===== 给定文本
11/7
08:27
OI

CF183D T-shirt [期望DP][贪心]

CF183D T-shirt

考虑一个暴力一些的DP.钦定当前正在考虑第x件衣服,那么设计f_{i,j},表示选i个,送j个的期望

f_{i,j} = f_{i-1,j-1}p_{i,x} + f_{i-1,j}(1-p_{i,x})

然后考虑计算对答案贡献的期望

E_i = \sum_{j=0}^i jf_{n,j} + \sum_{j=i+1}^n if_{n,j}

有了E,可以背包求解.

考虑对E作差

delta=E_{i+1} – E_i = \sum_{j=i+1}^n f_{n,j} = 1-\sum_{j=0}^i f_{n,j}

显然f递增,即差越来越小.所以,可以考虑求出所有x,选0个的delta,贪心选取最优x,然后更新delta.
==========
===== 所给资料
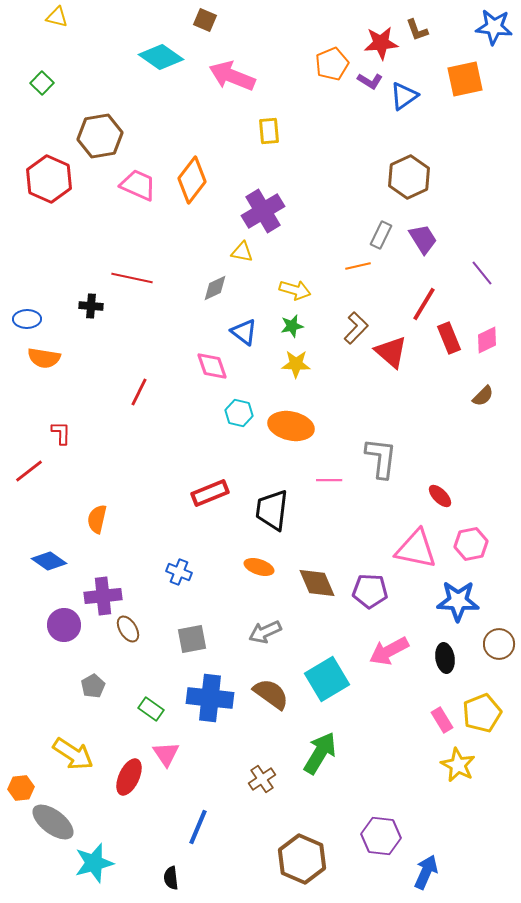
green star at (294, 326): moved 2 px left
==========
===== 所给资料
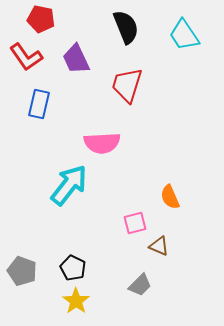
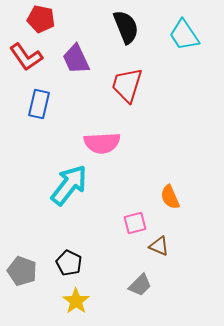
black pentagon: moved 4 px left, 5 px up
==========
待完成任务:
(A) 请用两句话概括这篇CF183D题解的内容。
(B) 请接着这篇CF183D题解的最后一句往下续写。
完成任务时用不到上述清单。

已解决问题:
(A) 这篇CF183D题解先钦定第x件衣服，设计f_{i,j}表示选i个、送j个的期望，再由此算出对答案贡献的期望E_i，有了E即可用背包求解。对E作差后差值越来越小，所以可以先求出所有x选0个时的delta，再贪心选取最优的x并更新delta。

(B)
#include <bits/stdc++.h>

const int N = 3010, M = 310;

int n, m; double p[N][M];
double f[M][N], g[N], delta[M];
double ans;

void calc(int x, int op = 0) {
  for (int i = 0; i <= n; ++i)
    g[i] = f[x][i];
  f[x][0] = op;
  for (int i = 1; i <= n; ++i)
    f[x][i] = g[i - 1] * p[i][x] + f[x][i - 1] * (1 - p[i][x]);
  delta[x] -= f[x][n];
}

int main() {
  scanf("%d %d", &n, &m);
  for (int i = 1; i <= n; ++i)
    for (int j = 1; j <= m; ++j) {
      int x; scanf("%d", &x);
      p[i][j] = (double)x / 1000;
    }

  for (int i = 1; i <= m; ++i) {
    delta[i] = 1;
    calc(i, 1);
  }

  for (int i = 1; i <= n; ++i) {
    int pos = 0;
    for (int j = 1; j <= m; ++j)
      if (delta[j] > delta[pos])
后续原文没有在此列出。